▶ SOURCE:

You are a memory, I am your shadow

Saturday 23 September 2023
 – Wednesday 4 October 2023
  • Archive
  • Reid Gallery

You are a memory, I am your shadow
23 September – 4 October 2023

Dreams are borne in the inbetweenness of reality and irreality; on the periphery of sleep and wakefulness; along the spectral seam between remembering and forgetting; on the margins that define landscapes and territories, integrating the personal with the political. Dreaming becomes a space in time, contained within the body and its ambit of consciousness. Dreaming is a consequence of pasts that cannot return but that which still haunt; effected by hopes that are yet to arrive; wherein the body grapples in the ephemeral passage of the present, and traverses undefined, surreal realms. Dreaming becomes a resounding memory of warped, overlapping timelines; and the body a shadow, manifesting these memories.

You are a memory, I am your shadow is curated by Shalmali Shetty and features work by Mele Broomes, Ashanti Harris, Asuf Ishaq, Michael Mersinis and Nadia Zhaya & Arthur Start. Showcasing a series of films, photographs, objects, an installation, and marked by two performances, the exhibition invites viewers to contemplate and dream, both individually and collectively.

▶ WRITTEN TASK 1:
In the exhibition text, who curated the show?
▶ WRITTEN TASK 2:
Return the passage of the exhibition text from "Dreams are borne" up to and including "manifesting these memories.", with no changes.
▶ WRITTEN TASK 3:
Resume the exhibition text after its last sentence.

▶ RECORDS PROVIDED:
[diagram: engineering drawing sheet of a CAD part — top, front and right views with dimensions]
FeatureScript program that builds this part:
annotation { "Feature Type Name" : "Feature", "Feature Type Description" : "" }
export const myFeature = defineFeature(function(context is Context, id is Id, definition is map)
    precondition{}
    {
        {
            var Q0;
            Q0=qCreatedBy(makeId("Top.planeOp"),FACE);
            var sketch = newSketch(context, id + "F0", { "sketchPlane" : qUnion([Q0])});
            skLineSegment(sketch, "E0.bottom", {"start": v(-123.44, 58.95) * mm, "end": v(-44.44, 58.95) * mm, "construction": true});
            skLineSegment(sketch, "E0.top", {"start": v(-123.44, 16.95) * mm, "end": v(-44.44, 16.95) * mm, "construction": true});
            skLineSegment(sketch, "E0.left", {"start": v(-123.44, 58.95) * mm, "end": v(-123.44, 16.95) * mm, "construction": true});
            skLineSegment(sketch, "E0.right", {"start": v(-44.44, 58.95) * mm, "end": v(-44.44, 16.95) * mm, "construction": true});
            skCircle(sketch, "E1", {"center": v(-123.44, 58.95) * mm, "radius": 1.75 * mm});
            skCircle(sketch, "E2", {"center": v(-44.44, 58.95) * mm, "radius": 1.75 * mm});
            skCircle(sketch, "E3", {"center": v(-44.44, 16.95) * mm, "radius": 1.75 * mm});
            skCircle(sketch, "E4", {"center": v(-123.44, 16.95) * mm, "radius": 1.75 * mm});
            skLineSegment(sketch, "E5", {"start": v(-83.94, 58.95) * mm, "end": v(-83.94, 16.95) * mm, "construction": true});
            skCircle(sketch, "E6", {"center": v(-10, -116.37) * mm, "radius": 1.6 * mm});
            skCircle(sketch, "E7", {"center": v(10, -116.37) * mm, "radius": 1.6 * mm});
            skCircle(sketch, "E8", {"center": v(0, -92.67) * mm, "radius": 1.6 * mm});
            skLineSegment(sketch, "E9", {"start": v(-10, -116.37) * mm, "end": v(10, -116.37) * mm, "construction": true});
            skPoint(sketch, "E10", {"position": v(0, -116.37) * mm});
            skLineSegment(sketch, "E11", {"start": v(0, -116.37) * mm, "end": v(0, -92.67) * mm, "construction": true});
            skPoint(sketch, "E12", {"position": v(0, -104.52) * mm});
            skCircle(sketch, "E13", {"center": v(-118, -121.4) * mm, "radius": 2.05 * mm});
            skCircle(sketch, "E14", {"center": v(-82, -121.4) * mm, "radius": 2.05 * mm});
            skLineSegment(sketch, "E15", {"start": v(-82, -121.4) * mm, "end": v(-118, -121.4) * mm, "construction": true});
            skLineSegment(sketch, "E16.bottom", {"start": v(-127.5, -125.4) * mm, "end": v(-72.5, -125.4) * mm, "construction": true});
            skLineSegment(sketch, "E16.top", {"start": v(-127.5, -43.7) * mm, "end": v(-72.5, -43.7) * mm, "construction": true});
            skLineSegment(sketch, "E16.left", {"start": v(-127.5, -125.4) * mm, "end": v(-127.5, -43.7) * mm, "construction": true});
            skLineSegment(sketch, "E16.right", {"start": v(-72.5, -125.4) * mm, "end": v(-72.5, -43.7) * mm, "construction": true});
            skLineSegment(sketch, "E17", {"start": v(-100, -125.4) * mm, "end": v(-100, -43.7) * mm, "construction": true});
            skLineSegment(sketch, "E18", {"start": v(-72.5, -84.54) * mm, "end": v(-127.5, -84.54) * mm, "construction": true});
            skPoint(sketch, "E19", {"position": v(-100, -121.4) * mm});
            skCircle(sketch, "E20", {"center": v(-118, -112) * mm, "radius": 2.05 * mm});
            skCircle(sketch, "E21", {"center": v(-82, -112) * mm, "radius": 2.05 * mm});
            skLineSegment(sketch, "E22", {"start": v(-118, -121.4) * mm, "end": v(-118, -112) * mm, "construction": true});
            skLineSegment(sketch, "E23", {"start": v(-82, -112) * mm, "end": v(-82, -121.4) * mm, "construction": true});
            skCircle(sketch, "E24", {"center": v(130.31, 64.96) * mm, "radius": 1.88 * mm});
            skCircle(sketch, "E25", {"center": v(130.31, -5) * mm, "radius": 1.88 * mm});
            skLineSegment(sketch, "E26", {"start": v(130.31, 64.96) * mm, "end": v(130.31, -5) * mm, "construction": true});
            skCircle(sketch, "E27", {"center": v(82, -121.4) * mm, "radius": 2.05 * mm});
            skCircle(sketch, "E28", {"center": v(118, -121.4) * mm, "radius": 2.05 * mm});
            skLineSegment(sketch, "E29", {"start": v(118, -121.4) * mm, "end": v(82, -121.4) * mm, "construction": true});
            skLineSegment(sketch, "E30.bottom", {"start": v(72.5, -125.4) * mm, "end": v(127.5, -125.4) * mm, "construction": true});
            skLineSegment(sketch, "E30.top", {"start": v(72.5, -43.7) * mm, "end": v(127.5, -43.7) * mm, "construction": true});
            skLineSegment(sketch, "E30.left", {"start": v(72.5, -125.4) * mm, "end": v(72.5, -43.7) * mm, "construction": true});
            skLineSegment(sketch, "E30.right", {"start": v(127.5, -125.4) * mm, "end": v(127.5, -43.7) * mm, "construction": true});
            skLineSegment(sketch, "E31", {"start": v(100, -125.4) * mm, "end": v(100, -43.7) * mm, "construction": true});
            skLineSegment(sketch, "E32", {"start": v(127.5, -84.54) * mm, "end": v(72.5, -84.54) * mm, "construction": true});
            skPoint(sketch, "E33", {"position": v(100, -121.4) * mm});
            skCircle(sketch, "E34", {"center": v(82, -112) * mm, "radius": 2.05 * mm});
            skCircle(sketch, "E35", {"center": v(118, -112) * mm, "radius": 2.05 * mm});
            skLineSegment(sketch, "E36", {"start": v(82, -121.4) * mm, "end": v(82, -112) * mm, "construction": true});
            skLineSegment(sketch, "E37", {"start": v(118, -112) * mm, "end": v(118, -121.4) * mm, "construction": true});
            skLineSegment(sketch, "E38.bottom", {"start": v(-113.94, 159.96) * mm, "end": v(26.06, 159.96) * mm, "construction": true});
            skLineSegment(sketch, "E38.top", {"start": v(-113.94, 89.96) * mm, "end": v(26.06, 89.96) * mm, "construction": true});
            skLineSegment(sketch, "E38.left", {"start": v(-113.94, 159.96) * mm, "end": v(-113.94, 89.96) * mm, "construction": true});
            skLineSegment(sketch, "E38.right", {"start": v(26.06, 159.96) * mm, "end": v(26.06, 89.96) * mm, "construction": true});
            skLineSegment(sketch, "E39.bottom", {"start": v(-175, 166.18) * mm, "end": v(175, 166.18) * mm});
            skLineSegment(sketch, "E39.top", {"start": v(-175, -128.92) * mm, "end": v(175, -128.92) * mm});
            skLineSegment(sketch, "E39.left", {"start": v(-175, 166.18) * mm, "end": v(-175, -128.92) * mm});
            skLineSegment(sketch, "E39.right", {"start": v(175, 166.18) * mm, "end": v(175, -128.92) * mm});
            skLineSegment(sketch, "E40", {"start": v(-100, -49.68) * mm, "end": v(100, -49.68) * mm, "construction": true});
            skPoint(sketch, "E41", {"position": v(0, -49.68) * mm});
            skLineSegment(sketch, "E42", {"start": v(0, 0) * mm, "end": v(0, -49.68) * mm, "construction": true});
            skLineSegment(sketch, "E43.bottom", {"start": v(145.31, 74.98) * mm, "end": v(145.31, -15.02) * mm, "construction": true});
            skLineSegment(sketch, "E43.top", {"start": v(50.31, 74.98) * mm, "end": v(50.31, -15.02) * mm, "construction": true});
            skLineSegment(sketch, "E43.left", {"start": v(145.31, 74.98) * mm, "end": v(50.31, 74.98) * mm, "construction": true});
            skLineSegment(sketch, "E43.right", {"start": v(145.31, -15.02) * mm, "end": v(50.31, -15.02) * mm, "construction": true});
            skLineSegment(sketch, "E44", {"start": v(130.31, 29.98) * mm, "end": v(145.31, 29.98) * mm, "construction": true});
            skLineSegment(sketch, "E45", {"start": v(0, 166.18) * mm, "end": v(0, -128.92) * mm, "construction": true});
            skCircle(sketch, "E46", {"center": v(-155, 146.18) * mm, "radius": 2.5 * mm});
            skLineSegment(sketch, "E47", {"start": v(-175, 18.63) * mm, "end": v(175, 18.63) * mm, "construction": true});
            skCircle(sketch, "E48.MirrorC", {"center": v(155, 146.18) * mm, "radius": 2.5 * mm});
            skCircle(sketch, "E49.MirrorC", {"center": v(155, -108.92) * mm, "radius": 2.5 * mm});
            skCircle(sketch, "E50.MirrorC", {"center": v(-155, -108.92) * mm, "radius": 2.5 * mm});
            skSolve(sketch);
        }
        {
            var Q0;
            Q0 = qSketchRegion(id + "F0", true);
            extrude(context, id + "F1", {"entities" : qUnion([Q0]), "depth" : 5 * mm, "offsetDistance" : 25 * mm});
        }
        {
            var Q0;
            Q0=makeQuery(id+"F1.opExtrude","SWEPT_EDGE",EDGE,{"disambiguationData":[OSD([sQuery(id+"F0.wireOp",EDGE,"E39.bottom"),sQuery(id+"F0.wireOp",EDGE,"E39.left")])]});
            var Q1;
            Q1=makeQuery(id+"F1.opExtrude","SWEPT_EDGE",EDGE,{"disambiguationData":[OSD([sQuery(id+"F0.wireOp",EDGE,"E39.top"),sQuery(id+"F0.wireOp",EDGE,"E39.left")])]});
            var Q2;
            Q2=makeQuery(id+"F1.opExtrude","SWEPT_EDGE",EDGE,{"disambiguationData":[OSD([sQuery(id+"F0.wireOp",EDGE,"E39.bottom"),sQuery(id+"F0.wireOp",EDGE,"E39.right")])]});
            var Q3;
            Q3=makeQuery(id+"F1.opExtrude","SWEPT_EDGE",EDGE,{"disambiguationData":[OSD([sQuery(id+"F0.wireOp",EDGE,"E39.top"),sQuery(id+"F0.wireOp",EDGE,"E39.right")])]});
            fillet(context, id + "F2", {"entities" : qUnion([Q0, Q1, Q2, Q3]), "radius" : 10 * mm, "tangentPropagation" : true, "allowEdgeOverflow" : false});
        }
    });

▶ WRITTEN RESPONSE 1:
Shalmali Shetty

▶ WRITTEN RESPONSE 2:
Dreams are borne in the inbetweenness of reality and irreality; on the periphery of sleep and wakefulness; along the spectral seam between remembering and forgetting; on the margins that define landscapes and territories, integrating the personal with the political. Dreaming becomes a space in time, contained within the body and its ambit of consciousness. Dreaming is a consequence of pasts that cannot return but that which still haunt; effected by hopes that are yet to arrive; wherein the body grapples in the ephemeral passage of the present, and traverses undefined, surreal realms. Dreaming becomes a resounding memory of warped, overlapping timelines; and the body a shadow, manifesting these memories.

▶ WRITTEN RESPONSE 3:
Mele Broomes’ work embodies stories from the collective voice, creating visceral and sensory collaborations. Her work GRIN was presented at Battersea Art Centre, London, alongside the film production which was also screened at Theatre Centre Canada as part of Cultura Inglesa Festival in Brazil. In 2021 she was commissioned by Scottish Dance Theatre, where she created Amethyst, a theatre production and digital publication. Broomes was co-founder and co-director of Project X Dance (2017-2021), an organisation that champions dance and performance within the African and Caribbean Diaspora in Scotland. She is currently the founder and director of Body Remedy (2020), a [forming] ecology that centres on physical practice for self-recovery for black people and people of colour (BPOC).

Ashanti Harris is a multi-disciplinary artist, researcher and lecturer. Working with dance, performance, facilitation, sound, installation and writing, Harris’ work disrupts historical narratives and reimagines them from a Caribbean diasporic perspective. Recent commissions and exhibitions include: A Carnival of Overlapping Histories, Platform, Glasgow (2023); Black Gold, Fringe of Colour Film Festival, Edinburgh (2023); Jerwood Staging Series 2022, Jerwood Arts, London (2022); Dancing a Peripheral Quadrille, Edinburgh Sculpture Workshop, Edinburgh (2022); An Exercise in Exorcism, GoMA, Glasgow (2021); Opening Night, Timehri Film Festival, Georgetown (2021); JUMBIES, Glasgow International, Glasgow (2021); This Woman’s Work, Third Horizon Film Festival, Miami (2021); Miraculous Noise, Viborg Kunsthal, Viborg (2021); OHCE, Radiophrenia, 87.9FM (2020); Being Present, OGR, Torino (2020); In The Open, The Common Guild, Glasgow (2020).

Asuf Ishaq grew up in Birmingham and now works between Birmingham and London. Ishaq studied MFA Fine Art at Goldsmiths College of Art. His recent exhibitions and awards include Articles of Home, solo exhibition at Reid Gallery, GSA Exhibitions, Glasgow (2023); Not to be a Singular Being, Chisenhale Art Place Studio, London (2022); The London Open, Whitechapel Gallery, London (2022); Image Behaviour, ICA London (2022); Bloomberg New Contemporaries, South London Gallery, London (2022); Groundings Film Screening, Goldsmiths CCA, London (2021); and Inside the Country of the Skin, solo exhibition at Stryx Gallery, Birmingham (2021).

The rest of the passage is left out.